Hot poles: Antarctica, Arctic 70 and 50 degrees Fahrenheit above normal

Earth’s poles are undergoing simultaneous freakish extreme heat with parts of Antarctica more than 70 degrees Fahrenheit warmer than average and areas of the Arctic more than 50 degrees warmer than average. 

It caught officials at the National Snow and Ice Data Center in Boulder, Colorado, by surprise because they were paying attention to the Arctic where it was 50 degrees warmer than average and areas around the North Pole were nearing or at the melting point, which is really unusual for mid-March.

They are opposite seasons. You don’t see the north and the south (poles) both melting at the same time.  It’s definitely an unusual occurrence.  Not a good sign when you see that sort of thing happen. What happened in Antarctica is probably just a random weather event and not a sign of climate change.  But if it happens again or repeatedly then it might be something to worry about and part of global warming.

The Antarctic continent as a whole on Friday (3/18/22) was about 8.6 degrees warmer than a baseline temperature between 1979 and 2000.  On Friday the Arctic as a whole was 6 degrees warmer than the 1979 to 2000 average.  By comparison, the world as a whole was only 1.1 degrees above the 1979 to 2000 average.
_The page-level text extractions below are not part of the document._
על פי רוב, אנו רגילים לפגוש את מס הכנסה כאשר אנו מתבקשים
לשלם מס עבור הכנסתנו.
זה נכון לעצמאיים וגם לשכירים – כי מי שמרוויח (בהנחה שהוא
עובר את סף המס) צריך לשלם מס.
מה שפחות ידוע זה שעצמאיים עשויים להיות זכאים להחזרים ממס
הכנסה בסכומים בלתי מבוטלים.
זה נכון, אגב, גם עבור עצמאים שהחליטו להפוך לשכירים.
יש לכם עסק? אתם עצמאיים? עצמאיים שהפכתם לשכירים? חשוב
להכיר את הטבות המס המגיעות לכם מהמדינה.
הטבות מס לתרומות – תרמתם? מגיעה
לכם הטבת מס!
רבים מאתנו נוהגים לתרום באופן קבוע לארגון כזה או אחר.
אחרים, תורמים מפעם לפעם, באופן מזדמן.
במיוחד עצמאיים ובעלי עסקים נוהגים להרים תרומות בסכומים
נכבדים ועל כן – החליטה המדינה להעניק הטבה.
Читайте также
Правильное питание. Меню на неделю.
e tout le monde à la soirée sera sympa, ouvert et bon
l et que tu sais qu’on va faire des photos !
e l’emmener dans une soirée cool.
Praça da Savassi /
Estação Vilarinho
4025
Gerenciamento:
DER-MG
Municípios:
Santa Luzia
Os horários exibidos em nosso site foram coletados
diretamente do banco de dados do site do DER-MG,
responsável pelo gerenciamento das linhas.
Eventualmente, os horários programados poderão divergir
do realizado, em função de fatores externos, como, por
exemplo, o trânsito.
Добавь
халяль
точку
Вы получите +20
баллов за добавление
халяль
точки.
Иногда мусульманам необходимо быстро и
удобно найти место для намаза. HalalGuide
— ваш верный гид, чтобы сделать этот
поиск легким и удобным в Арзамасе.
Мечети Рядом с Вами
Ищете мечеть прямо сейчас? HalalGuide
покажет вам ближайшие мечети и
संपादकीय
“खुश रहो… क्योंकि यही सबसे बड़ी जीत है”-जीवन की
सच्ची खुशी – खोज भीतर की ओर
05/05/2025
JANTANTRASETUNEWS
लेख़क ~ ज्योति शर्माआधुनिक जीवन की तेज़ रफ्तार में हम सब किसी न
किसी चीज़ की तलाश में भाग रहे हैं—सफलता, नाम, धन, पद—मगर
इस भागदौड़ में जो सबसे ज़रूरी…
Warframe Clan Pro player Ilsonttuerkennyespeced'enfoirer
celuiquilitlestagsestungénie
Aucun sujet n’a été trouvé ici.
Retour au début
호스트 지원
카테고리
Globally the 1979 to 2000 average is about half a degree warmer than the 20th century average.

What likely happened was “a big atmospheric river” pumped in warm and moist air from the Pacific southward.  And in the Arctic, which has been warming two to three times faster than the rest of the globe and is considered vulnerable to climate change, warm Atlantic air was coming north off the coast of Greenland.